REQUIRED WORK: Output the lines from the one containing "left elbow: (74, 85)" through the last line of the material below, exactly; please do not include pictures.

——————————

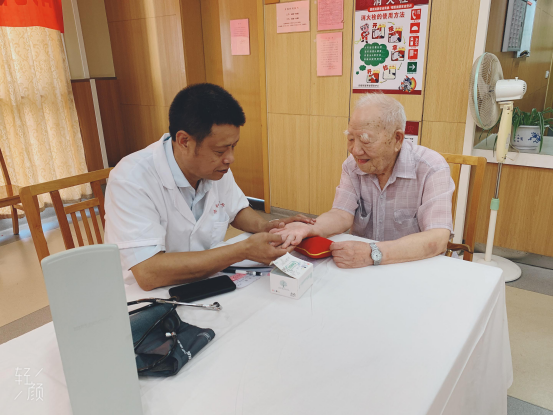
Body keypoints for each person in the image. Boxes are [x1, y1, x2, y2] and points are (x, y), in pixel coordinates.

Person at [104, 83, 313, 290]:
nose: (230, 158)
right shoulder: (131, 179)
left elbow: (236, 209)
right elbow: (148, 273)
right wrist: (241, 251)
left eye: (233, 147)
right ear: (184, 141)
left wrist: (265, 227)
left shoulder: (215, 170)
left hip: (205, 282)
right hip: (144, 297)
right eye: (220, 151)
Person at [272, 93, 454, 268]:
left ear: (397, 139)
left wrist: (373, 253)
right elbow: (341, 214)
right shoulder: (353, 165)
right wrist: (309, 229)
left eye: (365, 140)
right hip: (362, 265)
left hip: (411, 265)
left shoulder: (432, 167)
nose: (355, 150)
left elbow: (438, 237)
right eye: (351, 138)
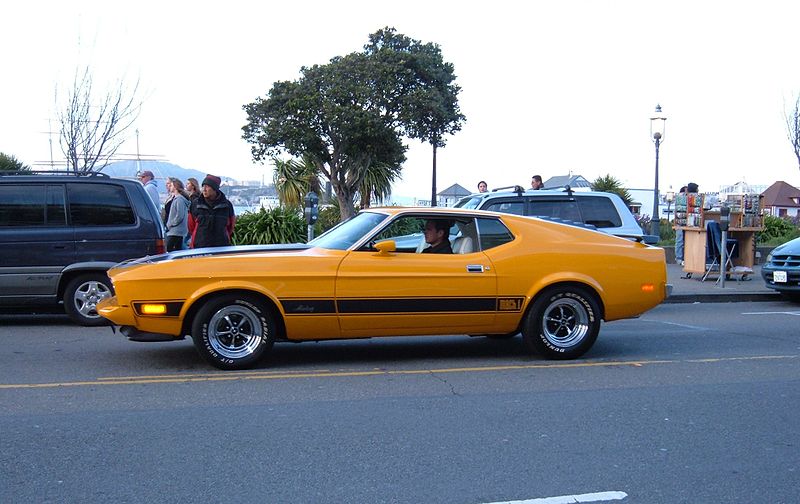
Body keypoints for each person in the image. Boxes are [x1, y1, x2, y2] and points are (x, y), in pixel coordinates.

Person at [188, 174, 236, 248]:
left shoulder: (227, 205)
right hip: (199, 248)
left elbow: (230, 227)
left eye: (207, 186)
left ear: (215, 189)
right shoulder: (195, 204)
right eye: (203, 186)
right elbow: (191, 226)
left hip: (221, 248)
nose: (204, 189)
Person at [164, 177, 191, 252]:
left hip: (175, 231)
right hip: (177, 231)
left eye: (172, 185)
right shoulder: (177, 199)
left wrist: (171, 224)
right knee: (178, 250)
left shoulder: (179, 200)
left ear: (175, 187)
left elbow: (179, 215)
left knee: (168, 249)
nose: (170, 187)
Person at [675, 186, 688, 266]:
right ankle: (679, 258)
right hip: (680, 222)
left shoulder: (678, 199)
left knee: (680, 240)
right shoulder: (681, 198)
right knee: (680, 240)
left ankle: (679, 258)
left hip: (680, 222)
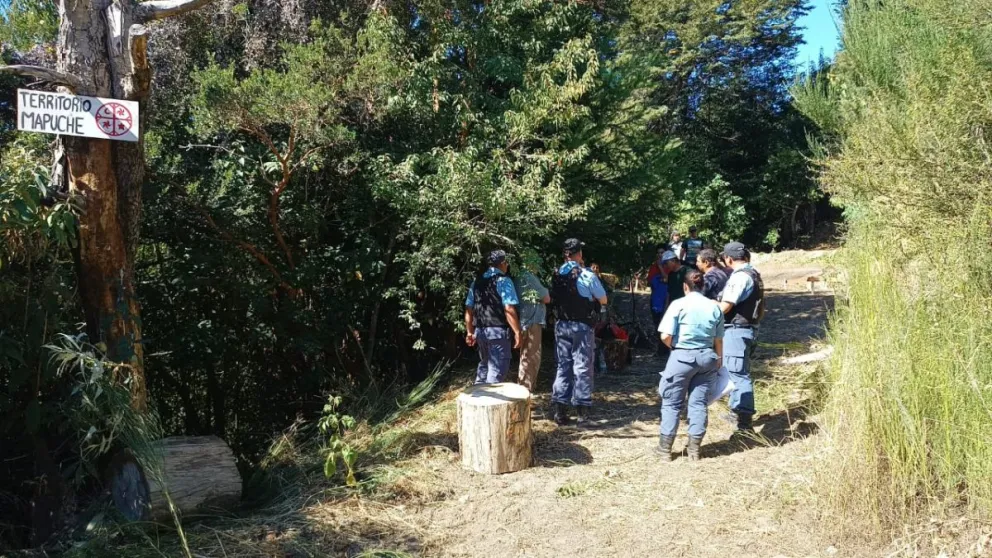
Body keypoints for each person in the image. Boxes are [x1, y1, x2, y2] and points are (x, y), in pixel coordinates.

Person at [656, 269, 724, 462]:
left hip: (682, 357)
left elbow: (665, 335)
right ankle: (694, 450)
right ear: (702, 286)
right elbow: (719, 338)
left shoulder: (678, 304)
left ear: (685, 286)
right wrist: (720, 358)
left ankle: (665, 451)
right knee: (699, 404)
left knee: (671, 403)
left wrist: (675, 348)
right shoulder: (714, 307)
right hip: (707, 358)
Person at [550, 238, 608, 426]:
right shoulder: (586, 275)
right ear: (579, 254)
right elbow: (603, 299)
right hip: (582, 326)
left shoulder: (556, 273)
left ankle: (560, 411)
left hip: (561, 325)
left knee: (562, 365)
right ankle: (582, 412)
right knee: (582, 366)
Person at [718, 242, 766, 433]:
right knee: (736, 370)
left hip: (737, 330)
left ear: (728, 259)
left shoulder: (739, 277)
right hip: (747, 329)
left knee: (738, 374)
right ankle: (737, 411)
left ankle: (744, 422)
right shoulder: (754, 274)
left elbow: (726, 306)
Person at [465, 250, 523, 384]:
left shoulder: (476, 282)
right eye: (506, 262)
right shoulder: (504, 281)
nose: (507, 265)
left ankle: (478, 399)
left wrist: (469, 331)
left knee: (484, 365)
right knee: (496, 371)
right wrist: (517, 332)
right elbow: (509, 309)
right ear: (502, 263)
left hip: (480, 332)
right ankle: (489, 400)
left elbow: (469, 308)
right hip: (498, 332)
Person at [513, 265, 551, 392]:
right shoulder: (528, 277)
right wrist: (545, 288)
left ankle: (525, 388)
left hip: (524, 319)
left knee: (526, 355)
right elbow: (546, 298)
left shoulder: (519, 276)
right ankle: (526, 391)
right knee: (531, 356)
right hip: (532, 321)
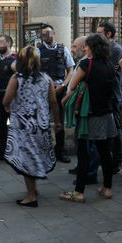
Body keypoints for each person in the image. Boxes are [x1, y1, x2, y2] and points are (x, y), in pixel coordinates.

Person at [60, 33, 117, 203]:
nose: (84, 48)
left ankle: (79, 192)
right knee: (105, 152)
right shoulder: (109, 64)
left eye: (86, 46)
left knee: (83, 153)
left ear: (91, 47)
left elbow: (73, 85)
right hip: (106, 114)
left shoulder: (87, 63)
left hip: (89, 116)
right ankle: (107, 189)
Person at [3, 46, 61, 207]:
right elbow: (53, 102)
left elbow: (6, 100)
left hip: (23, 125)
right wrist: (57, 122)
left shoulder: (16, 78)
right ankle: (34, 190)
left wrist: (8, 107)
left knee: (27, 160)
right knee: (36, 157)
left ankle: (31, 196)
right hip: (41, 125)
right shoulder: (46, 78)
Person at [38, 24, 75, 163]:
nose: (45, 36)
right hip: (43, 91)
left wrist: (63, 85)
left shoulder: (63, 49)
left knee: (59, 121)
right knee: (43, 121)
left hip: (60, 89)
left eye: (47, 33)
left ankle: (60, 151)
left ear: (54, 33)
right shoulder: (38, 51)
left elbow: (70, 70)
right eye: (43, 34)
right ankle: (44, 152)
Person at [67, 36, 100, 186]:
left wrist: (66, 97)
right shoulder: (83, 62)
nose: (72, 50)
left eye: (75, 46)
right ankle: (82, 168)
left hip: (86, 109)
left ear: (84, 47)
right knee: (80, 141)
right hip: (82, 107)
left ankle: (90, 173)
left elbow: (74, 85)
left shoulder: (88, 63)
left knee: (88, 143)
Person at [97, 21, 122, 174]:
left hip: (114, 95)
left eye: (100, 32)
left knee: (116, 130)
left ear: (108, 34)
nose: (97, 34)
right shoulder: (102, 49)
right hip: (104, 94)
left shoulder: (116, 49)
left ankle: (117, 161)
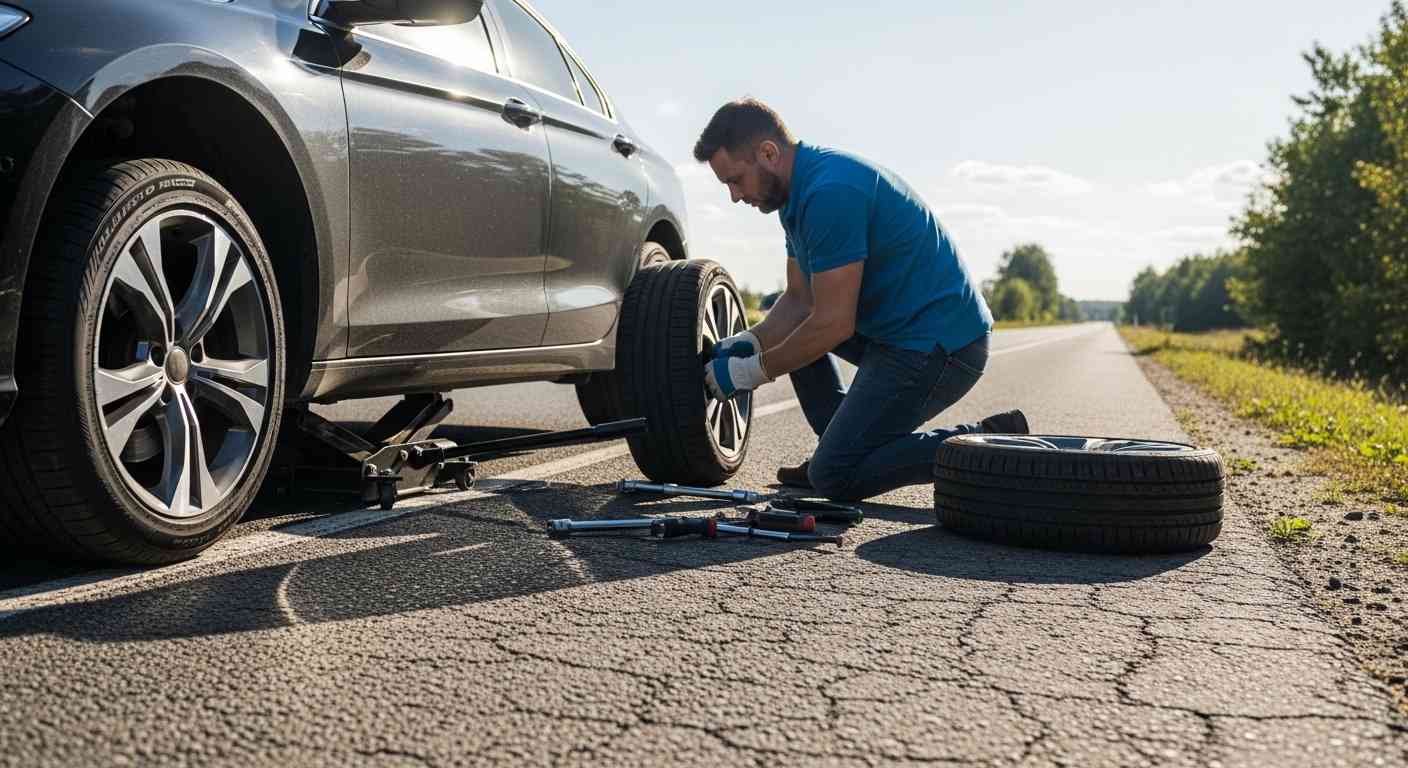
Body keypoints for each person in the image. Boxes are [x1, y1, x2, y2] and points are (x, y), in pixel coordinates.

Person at [695, 98, 1028, 502]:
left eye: (735, 180)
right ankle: (841, 446)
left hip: (943, 347)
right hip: (896, 335)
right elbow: (800, 301)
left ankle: (989, 442)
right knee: (790, 331)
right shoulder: (793, 196)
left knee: (835, 476)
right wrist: (749, 342)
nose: (734, 196)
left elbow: (833, 324)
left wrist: (752, 371)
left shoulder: (829, 193)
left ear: (768, 153)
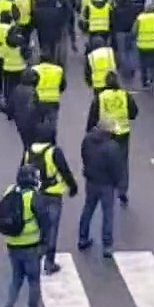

——————————

RESULT OF THE EXERCISE:
left elbow: (74, 85)
left shoulder: (88, 63)
left knee: (88, 143)
Person at [97, 21, 122, 174]:
left hip: (114, 95)
left eye: (100, 32)
left knee: (116, 130)
left ear: (108, 34)
nose: (97, 34)
right shoulder: (102, 49)
right hip: (104, 94)
left shoulder: (116, 49)
left ankle: (117, 161)
Body keypoints for each person in the image. Boxes are [x1, y1, x2, y2] and points are (x, y), in pixel coordinates.

Person at [695, 98, 1028, 502]:
left eye: (735, 180)
right ankle: (841, 446)
left hip: (943, 347)
right hip: (896, 335)
right elbow: (800, 301)
left ankle: (989, 442)
right knee: (790, 331)
right shoulder: (793, 196)
left knee: (835, 476)
right wrist: (749, 342)
nose: (734, 196)
left elbow: (833, 324)
left wrist: (752, 371)
left shoulder: (829, 193)
left ear: (768, 153)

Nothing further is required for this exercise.